Mas talvez isso só seja verdade quando olhamos para o empate como quem olha para uma tabela.

As grandes seleções vivem numa cultura da conquista. Quando uma potência empata, fala-se em crise. Quando uma seleção de menor tradição empata, fala-se de surpresa, milagre ou façanha. O resultado é o mesmo, mas a leitura muda porque o futebol finge que é apenas matemática. Um 0-0 contra a Espanha vale a capacidade de impedir que a Espanha transforme o jogo numa posse de bola arrasadora. Um 2-2 contra o Uruguai vale a prova de que Cabo Verde não foi ao Mundial pedir autógrafos.

O empate talvez seja mesmo a mais democrática das pontuações por obrigar as partes a reconhecerem que nenhuma conseguiu mandar sozinha. Durante noventa minutos, encontram-se, medem forças, corrigem expectativas.
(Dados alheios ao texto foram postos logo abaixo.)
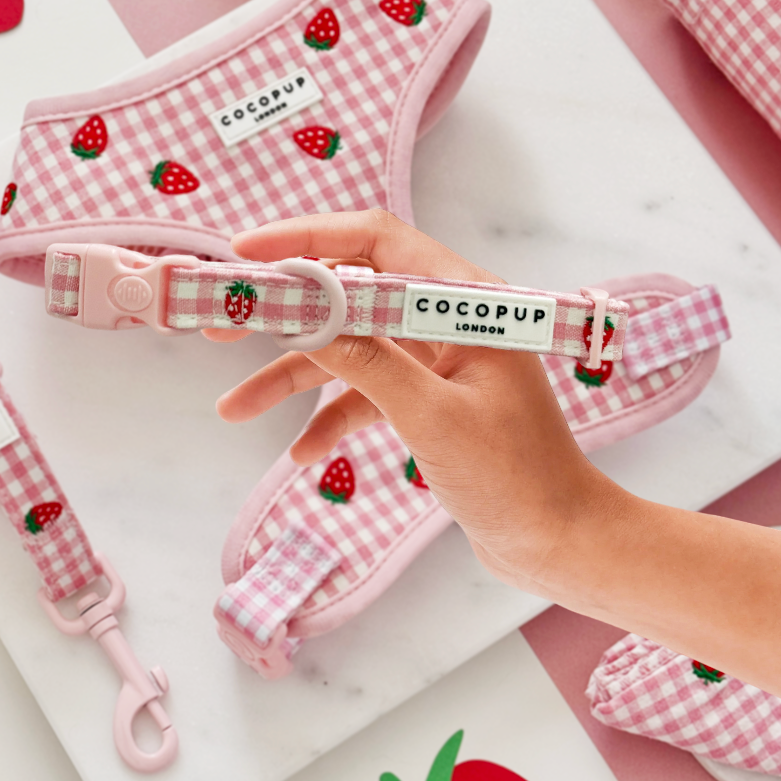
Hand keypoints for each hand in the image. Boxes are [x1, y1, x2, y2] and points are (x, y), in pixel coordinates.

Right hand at [204, 209, 620, 595]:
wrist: (558, 541)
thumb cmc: (516, 479)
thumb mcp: (432, 418)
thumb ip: (368, 362)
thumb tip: (304, 315)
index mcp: (465, 303)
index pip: (377, 241)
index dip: (308, 238)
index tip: (247, 253)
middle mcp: (449, 319)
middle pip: (352, 293)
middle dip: (286, 309)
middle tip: (222, 323)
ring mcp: (436, 359)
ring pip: (350, 349)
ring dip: (294, 375)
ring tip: (233, 407)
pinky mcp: (427, 397)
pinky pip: (366, 393)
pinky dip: (331, 416)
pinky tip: (304, 453)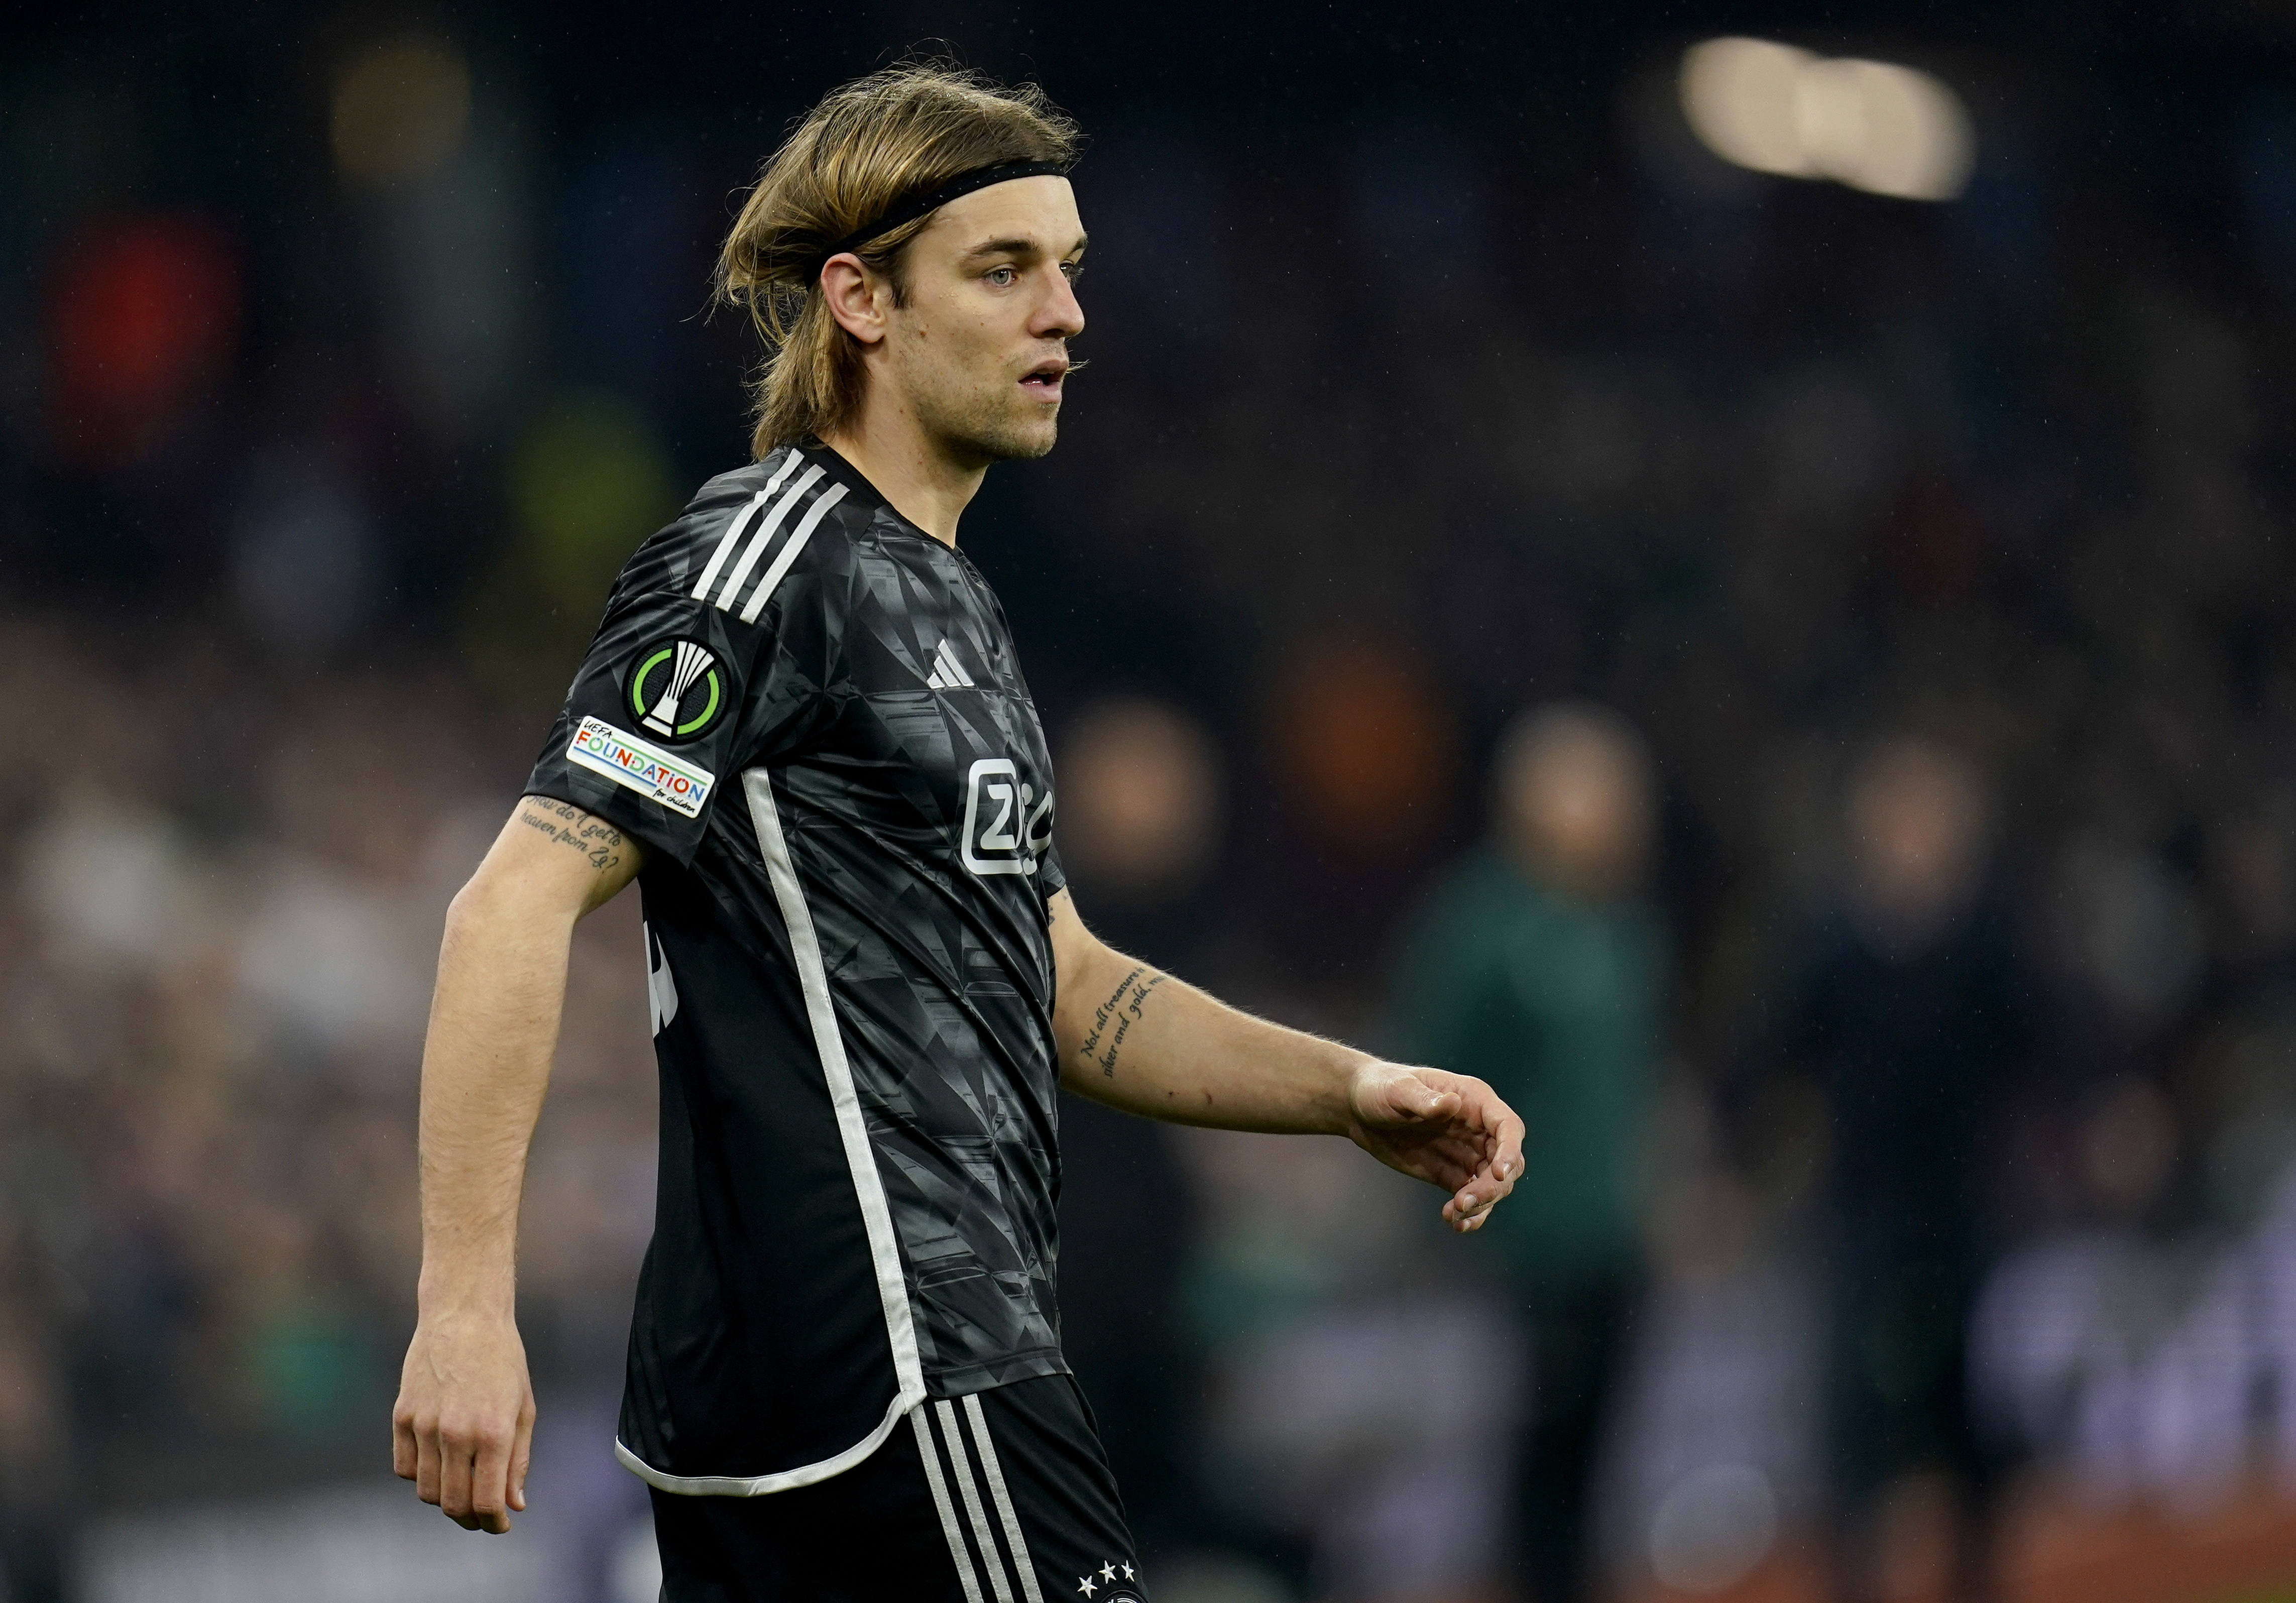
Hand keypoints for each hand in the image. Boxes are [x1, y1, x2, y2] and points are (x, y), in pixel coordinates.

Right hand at [392, 1312, 535, 1533]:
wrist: (464, 1316)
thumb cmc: (502, 1360)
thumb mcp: (523, 1408)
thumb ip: (519, 1460)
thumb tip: (514, 1504)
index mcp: (493, 1432)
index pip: (487, 1501)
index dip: (494, 1523)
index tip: (500, 1524)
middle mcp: (456, 1433)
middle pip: (453, 1504)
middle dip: (470, 1518)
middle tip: (481, 1515)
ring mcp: (424, 1425)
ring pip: (426, 1491)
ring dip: (444, 1500)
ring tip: (462, 1489)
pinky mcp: (402, 1416)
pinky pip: (405, 1467)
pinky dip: (420, 1476)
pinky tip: (438, 1465)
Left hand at [1344, 1061, 1523, 1232]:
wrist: (1359, 1109)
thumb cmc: (1380, 1088)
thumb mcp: (1399, 1089)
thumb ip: (1425, 1099)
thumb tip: (1451, 1103)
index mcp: (1473, 1100)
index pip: (1508, 1127)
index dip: (1509, 1151)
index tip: (1497, 1173)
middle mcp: (1477, 1128)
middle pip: (1506, 1162)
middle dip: (1493, 1186)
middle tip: (1464, 1202)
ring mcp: (1467, 1153)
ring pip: (1493, 1185)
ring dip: (1482, 1204)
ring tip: (1454, 1213)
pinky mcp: (1452, 1174)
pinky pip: (1472, 1197)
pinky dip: (1471, 1213)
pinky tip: (1455, 1223)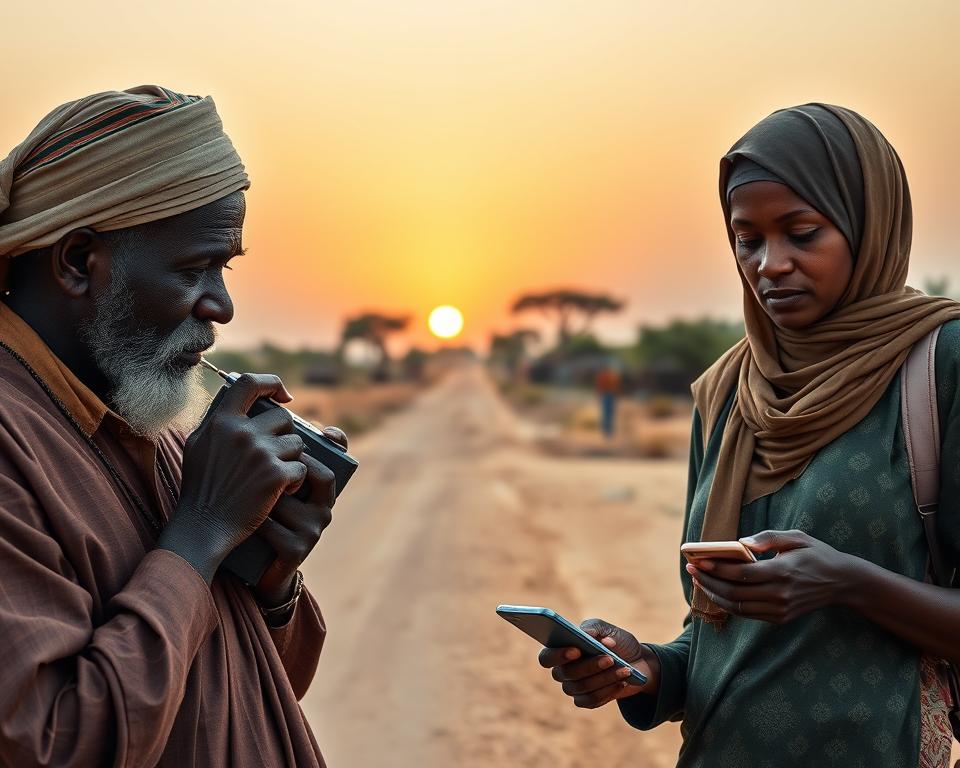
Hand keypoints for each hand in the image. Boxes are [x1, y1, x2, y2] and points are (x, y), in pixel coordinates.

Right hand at [158, 373, 305, 581]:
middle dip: (284, 435)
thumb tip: (238, 399)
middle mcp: (241, 432)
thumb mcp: (198, 446)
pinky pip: (301, 468)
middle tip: (275, 455)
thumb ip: (218, 421)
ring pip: (296, 443)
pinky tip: (279, 491)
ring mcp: (260, 453)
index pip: (249, 383)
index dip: (272, 383)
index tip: (283, 394)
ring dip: (291, 459)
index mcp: (221, 421)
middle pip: (283, 418)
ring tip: (274, 476)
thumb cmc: (201, 488)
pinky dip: (295, 481)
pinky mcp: (276, 475)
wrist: (204, 526)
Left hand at [253, 426, 346, 607]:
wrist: (259, 567)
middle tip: (268, 460)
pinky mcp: (297, 551)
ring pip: (288, 500)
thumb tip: (272, 425)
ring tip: (244, 494)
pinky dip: (255, 522)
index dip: (338, 443)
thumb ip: (277, 461)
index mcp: (321, 491)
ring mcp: (313, 531)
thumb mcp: (273, 488)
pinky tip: (243, 520)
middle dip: (295, 466)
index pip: (339, 461)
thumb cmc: (263, 517)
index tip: (327, 432)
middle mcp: (324, 509)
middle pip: (323, 476)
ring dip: (263, 497)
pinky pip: (273, 527)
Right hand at [537, 619, 659, 708]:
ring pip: (582, 687)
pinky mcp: (586, 701)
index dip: (558, 655)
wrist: (638, 661)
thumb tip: (586, 633)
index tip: (576, 650)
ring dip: (605, 677)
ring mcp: (573, 688)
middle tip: (609, 658)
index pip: (546, 657)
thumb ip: (594, 627)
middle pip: (566, 673)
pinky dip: (609, 690)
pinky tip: (623, 681)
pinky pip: (592, 700)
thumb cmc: (617, 642)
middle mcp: (563, 670)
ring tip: (624, 669)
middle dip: (589, 666)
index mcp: (561, 649)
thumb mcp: (608, 629)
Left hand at [687, 529, 853, 623]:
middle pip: (734, 592)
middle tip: (691, 569)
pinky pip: (747, 613)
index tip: (698, 560)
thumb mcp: (796, 537)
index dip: (716, 568)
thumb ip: (768, 537)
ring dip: (714, 594)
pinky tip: (717, 591)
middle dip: (708, 581)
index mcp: (782, 571)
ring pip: (738, 607)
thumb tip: (742, 543)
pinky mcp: (780, 617)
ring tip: (699, 580)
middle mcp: (780, 594)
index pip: (741, 573)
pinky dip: (728, 604)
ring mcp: (780, 609)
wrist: (842, 582)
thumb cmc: (816, 553)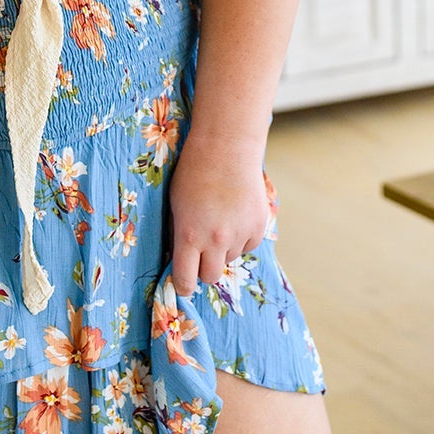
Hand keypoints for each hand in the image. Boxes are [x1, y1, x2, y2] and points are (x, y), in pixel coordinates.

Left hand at [167, 136, 270, 297]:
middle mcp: (215, 240)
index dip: (182, 285)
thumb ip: (178, 233)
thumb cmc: (193, 172)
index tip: (182, 283)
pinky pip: (247, 245)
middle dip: (203, 268)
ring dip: (223, 249)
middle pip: (210, 276)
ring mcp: (239, 235)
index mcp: (188, 235)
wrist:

No fim, ninguém apaga ninguém.

A vida, aliás, está cheia de empates. A maioria dos casamentos felizes vive de negociações sucessivas; As democracias são empates institucionalizados entre interesses que raramente coincidem. A vida em comum depende muito dessa habilidade pouco vistosa: ceder sem desaparecer, insistir sem esmagar. Se a vitória absoluta fosse a regra, viveríamos todos num ajuste de contas permanente.

Numa época obcecada por vencedores, rankings, métricas e desempenhos, um povo celebrou aquilo que os manuais da ambição classificariam como resultado intermédio. E teve razão. Há empates que obrigam os outros a olhar duas vezes; que mostram que a hierarquia pode até entrar em campo favorita, mas não entra com o resultado assinado. No fundo, o empate, vitória da proporção, é o momento em que o favorito percebe que o adversário não é tão pequeno quanto se julgava.

Contra Espanha e Uruguai, Cabo Verde festejou pontos. Festejou golos, abraços, sustos dados aos grandes e a alegria muito concreta de ser levado a sério. Festejou a igualdade. E poucas palavras são tão belas e dão tanto trabalho como essa.